##### SELECTED EXTRACT #####

The cognitive timeline: The role of the hippocampus in reducing interference

Funding Round: 1 2013-2015

Research Question: This project investigated how the brain learns information presented sequentially and protects memories of events that occurred close in time from interference with each other.

Interdisciplinary Approach: The research combined neurophysiological recording studies of laboratory rats with functional imaging of human subjects to bridge the gap between animal and human studies of learning.  An engineering approach provided sophisticated quantitative analyses to both sets of studies.

Potential Implications of Research: This research provides important insights into the neural mechanisms underlying learning and memory, which may lead to better treatments for patients with memory loss as well as improved methods for promoting the learning of new information that occurs close in time.

#####

INSTRUCTIONS TO FOLLOW: Please write out, word for word, the part of the project description that begins with the words containing "Potential Implications of" and ends with "close in time.". The records have no role in any of this.

##### RECORDED INFORMATION #####

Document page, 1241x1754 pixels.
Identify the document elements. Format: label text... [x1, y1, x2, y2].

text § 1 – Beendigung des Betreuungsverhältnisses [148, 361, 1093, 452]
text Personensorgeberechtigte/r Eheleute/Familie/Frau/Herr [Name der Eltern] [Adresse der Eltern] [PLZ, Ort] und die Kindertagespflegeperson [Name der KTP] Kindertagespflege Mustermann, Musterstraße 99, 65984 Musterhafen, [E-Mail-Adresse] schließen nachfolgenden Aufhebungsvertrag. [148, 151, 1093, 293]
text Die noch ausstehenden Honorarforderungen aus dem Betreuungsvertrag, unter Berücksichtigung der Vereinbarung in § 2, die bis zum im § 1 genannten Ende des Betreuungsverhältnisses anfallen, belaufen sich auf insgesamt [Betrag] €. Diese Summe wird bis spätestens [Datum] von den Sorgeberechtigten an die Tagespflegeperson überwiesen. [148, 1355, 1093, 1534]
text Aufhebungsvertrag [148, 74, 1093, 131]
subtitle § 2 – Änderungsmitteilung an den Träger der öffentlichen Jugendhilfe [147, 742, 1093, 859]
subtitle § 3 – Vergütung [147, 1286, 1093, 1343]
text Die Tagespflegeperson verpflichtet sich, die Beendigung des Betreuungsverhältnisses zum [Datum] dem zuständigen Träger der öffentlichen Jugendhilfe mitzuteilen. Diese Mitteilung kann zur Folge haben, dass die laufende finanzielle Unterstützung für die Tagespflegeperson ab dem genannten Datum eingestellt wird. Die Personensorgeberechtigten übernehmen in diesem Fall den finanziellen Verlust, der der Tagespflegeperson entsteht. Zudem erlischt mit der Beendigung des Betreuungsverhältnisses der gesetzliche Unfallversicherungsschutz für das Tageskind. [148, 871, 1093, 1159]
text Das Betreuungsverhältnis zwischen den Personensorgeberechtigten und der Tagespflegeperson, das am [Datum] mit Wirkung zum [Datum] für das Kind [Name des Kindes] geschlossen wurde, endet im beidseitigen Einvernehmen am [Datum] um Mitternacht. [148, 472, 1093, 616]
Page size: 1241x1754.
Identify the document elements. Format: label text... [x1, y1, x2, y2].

#####

RESPONSE AREA:
Potential Implications of Research: This research provides important insights into the neural mechanisms underlying learning and memory, which may lead to better treatments for patients with memory loss as well as improved methods for promoting the learning of new information that occurs close in time.